Copy verbatim the lines starting at the beginning of the rows and ending at the line containing "kolosal tersebut berhasil", including both ends.

╭─ Recorded data

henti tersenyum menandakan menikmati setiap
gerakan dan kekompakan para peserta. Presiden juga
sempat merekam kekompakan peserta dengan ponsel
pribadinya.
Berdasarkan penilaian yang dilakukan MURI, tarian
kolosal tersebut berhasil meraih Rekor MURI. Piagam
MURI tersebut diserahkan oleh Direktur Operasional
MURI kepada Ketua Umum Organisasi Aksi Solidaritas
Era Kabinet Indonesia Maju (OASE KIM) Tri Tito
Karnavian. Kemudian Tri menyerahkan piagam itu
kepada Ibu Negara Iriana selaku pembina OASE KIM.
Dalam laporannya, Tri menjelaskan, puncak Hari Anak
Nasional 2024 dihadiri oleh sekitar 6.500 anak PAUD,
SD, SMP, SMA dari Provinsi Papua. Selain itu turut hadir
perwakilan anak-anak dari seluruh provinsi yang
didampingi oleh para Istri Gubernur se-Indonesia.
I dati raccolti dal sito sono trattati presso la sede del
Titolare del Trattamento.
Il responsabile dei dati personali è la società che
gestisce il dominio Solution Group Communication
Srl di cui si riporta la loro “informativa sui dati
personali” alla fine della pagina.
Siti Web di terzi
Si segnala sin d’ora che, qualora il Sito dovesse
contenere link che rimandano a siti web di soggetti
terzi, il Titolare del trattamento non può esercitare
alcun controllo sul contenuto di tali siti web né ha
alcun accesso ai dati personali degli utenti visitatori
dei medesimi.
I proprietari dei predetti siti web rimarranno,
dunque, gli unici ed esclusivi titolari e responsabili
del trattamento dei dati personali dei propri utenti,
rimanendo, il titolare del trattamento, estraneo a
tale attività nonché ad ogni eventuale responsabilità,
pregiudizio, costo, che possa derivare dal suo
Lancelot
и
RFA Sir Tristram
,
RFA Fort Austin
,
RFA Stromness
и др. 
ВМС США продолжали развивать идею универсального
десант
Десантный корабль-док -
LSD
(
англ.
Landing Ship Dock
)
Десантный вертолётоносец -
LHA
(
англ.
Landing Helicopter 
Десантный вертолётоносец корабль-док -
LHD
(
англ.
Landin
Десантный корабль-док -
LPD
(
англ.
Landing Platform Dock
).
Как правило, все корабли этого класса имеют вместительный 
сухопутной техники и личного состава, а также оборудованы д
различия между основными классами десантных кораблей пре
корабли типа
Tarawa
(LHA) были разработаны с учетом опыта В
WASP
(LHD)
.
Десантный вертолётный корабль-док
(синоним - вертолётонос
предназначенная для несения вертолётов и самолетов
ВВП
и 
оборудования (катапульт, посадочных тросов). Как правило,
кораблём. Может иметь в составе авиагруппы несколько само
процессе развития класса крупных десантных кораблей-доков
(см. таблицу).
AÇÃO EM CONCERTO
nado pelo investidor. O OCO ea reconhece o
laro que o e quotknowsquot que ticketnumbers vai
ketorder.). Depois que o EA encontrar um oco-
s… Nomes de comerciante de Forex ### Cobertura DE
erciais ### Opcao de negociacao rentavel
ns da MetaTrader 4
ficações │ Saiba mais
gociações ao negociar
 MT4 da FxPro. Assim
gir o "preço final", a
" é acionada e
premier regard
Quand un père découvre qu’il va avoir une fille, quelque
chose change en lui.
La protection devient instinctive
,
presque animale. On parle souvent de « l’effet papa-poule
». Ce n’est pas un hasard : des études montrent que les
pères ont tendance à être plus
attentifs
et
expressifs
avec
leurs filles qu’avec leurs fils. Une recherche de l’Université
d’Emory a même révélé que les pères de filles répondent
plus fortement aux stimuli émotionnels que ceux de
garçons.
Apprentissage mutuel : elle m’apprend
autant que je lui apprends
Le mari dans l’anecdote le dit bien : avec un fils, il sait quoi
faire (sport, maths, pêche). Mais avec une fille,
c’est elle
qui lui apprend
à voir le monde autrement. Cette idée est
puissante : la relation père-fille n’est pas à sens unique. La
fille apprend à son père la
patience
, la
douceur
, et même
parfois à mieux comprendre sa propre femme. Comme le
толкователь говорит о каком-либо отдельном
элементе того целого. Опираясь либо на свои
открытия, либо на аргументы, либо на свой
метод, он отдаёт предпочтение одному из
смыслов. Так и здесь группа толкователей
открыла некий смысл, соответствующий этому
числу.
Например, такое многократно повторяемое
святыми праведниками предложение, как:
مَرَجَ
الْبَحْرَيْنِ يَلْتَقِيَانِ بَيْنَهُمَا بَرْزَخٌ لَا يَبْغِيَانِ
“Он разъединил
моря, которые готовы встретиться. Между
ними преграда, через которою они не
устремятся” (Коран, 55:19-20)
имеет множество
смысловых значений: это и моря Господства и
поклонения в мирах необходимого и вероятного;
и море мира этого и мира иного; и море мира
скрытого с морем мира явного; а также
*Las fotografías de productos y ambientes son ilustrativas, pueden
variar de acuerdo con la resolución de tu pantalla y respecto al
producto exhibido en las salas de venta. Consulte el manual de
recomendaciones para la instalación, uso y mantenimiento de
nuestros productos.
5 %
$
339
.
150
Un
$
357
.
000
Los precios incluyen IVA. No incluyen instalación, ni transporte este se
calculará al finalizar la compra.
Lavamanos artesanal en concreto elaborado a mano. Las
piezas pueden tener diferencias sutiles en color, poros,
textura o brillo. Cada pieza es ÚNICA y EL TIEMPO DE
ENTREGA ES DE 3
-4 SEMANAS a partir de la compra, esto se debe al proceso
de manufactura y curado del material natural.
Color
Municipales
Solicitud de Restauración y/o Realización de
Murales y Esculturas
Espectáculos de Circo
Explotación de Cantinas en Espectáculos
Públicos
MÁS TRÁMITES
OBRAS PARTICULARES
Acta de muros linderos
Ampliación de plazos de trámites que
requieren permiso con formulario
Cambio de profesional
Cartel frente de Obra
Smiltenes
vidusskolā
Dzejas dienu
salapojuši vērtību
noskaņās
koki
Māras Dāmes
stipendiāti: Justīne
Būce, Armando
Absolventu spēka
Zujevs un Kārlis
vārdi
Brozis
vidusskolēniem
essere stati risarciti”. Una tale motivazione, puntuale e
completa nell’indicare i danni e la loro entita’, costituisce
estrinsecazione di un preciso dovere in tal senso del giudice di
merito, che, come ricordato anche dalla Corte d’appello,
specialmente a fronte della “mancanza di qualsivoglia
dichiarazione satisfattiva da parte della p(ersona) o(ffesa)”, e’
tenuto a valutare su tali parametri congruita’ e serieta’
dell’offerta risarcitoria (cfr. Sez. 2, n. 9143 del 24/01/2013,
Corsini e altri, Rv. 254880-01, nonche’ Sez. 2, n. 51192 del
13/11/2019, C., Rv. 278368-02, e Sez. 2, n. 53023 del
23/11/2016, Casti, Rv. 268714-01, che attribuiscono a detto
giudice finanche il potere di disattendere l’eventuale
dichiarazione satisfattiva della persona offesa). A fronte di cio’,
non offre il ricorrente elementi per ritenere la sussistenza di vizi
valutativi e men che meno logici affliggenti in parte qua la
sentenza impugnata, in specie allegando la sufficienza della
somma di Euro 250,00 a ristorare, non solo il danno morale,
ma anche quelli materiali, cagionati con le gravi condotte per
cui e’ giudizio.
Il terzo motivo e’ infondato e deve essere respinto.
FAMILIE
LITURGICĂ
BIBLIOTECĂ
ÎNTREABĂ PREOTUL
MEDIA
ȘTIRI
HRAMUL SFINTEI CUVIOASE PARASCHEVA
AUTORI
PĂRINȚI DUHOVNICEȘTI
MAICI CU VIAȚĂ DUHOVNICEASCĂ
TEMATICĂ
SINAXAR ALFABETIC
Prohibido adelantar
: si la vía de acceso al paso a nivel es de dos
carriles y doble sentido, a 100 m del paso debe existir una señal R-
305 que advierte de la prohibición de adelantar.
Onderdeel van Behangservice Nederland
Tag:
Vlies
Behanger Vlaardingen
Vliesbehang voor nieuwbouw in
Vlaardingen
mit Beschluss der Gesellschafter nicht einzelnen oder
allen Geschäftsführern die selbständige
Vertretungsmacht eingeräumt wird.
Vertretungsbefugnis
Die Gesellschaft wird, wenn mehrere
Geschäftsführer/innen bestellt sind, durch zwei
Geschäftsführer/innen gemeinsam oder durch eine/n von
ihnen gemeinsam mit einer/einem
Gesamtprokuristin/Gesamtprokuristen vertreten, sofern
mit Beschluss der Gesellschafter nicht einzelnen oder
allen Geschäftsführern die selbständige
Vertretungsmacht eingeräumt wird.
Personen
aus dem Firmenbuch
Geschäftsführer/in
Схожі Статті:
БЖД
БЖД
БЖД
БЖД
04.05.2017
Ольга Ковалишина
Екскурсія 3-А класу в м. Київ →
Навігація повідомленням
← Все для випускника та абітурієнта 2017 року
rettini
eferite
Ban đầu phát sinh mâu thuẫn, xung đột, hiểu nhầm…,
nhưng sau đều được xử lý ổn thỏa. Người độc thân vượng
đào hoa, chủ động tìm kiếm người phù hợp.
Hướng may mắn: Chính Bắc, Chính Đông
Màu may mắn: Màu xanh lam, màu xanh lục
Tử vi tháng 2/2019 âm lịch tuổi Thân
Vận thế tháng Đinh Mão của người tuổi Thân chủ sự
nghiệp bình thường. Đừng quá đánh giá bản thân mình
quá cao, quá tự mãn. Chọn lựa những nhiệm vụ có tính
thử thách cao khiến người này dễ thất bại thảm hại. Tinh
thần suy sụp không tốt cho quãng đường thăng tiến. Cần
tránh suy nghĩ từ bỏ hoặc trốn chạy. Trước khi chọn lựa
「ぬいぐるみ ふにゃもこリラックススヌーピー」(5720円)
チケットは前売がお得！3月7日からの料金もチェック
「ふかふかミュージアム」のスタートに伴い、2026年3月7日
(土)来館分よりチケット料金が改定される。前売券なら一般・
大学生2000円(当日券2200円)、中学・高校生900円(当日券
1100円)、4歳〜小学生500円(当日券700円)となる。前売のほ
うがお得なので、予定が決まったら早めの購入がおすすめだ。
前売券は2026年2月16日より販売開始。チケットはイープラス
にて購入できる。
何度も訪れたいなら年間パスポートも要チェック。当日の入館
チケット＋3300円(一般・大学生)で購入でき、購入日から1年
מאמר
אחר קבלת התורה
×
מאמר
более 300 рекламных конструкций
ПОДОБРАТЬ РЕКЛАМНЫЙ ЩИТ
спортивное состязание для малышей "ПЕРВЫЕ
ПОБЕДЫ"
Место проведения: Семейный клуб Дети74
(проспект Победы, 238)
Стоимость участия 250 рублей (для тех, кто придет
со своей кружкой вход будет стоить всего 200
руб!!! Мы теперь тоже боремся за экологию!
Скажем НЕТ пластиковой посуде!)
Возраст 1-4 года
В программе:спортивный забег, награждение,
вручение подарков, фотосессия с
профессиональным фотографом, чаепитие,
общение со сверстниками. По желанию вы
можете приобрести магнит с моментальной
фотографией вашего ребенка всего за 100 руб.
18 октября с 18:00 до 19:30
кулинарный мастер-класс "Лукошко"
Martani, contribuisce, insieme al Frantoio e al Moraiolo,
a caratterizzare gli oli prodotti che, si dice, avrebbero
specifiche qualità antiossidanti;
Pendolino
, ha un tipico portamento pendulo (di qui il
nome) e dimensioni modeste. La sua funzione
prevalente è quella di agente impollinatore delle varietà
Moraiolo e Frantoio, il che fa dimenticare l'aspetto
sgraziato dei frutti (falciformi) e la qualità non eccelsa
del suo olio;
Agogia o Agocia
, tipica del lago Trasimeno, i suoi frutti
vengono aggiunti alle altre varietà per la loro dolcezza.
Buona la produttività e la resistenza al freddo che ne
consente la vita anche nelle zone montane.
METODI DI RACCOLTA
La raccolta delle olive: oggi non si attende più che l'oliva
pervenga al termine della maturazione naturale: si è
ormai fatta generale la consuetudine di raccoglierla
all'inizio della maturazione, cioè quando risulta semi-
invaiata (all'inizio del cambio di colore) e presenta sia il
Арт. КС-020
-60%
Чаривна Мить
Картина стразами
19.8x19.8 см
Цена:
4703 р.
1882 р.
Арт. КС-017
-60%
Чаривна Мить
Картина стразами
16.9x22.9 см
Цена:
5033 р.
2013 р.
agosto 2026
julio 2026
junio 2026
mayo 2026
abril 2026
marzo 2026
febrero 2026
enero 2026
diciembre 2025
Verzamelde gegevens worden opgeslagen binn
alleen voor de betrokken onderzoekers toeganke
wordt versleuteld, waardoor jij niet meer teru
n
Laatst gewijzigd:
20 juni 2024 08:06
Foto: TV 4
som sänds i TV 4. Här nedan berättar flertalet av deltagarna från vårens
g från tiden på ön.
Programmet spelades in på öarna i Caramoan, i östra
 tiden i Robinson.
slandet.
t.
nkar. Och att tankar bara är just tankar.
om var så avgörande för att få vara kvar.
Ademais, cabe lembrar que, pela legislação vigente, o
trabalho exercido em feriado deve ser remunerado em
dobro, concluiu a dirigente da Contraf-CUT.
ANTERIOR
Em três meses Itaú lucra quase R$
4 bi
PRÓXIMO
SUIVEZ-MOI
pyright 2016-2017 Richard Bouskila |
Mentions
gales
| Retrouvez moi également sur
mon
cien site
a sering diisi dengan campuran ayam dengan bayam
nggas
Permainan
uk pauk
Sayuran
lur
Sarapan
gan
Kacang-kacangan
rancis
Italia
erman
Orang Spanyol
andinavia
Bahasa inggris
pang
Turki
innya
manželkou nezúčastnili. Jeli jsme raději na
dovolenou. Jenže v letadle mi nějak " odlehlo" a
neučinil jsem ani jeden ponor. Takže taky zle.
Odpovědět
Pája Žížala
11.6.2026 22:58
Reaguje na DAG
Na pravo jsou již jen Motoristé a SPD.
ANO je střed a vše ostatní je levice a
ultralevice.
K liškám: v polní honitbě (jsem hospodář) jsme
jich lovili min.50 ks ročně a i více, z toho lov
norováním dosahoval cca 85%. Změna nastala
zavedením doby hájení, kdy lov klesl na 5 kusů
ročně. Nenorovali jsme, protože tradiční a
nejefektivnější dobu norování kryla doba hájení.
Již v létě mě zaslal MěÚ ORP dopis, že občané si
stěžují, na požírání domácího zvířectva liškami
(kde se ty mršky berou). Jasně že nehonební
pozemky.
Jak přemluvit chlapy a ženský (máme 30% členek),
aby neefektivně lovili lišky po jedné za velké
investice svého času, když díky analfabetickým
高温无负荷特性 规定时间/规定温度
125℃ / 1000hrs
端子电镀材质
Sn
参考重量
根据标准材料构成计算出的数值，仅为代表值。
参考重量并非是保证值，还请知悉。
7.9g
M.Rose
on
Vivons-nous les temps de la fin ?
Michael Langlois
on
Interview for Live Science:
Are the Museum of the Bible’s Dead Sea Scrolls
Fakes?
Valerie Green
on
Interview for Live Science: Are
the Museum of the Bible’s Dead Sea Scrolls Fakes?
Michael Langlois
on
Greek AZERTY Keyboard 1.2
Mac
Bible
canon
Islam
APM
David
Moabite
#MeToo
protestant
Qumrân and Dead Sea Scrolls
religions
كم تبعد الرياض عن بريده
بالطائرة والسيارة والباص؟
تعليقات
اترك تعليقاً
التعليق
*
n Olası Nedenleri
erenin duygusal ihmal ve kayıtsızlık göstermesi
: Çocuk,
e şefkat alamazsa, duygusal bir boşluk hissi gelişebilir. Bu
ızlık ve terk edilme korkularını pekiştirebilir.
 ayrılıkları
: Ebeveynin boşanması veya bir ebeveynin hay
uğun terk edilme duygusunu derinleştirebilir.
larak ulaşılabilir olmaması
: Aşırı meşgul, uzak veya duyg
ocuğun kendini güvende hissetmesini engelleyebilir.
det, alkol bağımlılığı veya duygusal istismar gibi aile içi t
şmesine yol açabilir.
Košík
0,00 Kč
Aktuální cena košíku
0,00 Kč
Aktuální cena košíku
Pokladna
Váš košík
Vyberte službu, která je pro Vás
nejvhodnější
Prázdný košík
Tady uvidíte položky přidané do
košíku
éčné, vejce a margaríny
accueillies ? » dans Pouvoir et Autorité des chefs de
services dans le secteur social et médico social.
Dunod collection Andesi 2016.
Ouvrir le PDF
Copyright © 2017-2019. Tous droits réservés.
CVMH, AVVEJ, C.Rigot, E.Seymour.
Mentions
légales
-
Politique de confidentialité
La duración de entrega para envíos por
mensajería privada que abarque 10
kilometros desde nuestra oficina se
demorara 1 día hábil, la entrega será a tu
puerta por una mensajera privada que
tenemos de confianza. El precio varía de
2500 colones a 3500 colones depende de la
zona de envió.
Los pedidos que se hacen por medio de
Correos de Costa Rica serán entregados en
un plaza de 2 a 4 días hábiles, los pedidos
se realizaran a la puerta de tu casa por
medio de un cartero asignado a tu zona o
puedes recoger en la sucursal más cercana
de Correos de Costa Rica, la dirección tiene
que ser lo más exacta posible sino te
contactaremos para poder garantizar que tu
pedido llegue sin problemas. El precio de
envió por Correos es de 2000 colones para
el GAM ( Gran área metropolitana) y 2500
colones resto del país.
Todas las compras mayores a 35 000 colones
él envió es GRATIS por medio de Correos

╰─

Exercise response:
henti tersenyum menandakan menikmati setiap
gerakan dan kekompakan para peserta. Presiden juga
sempat merekam kekompakan peserta dengan ponsel
pribadinya.
Berdasarkan penilaian yang dilakukan MURI, tarian
kolosal tersebut berhasil meraih Rekor MURI. Piagam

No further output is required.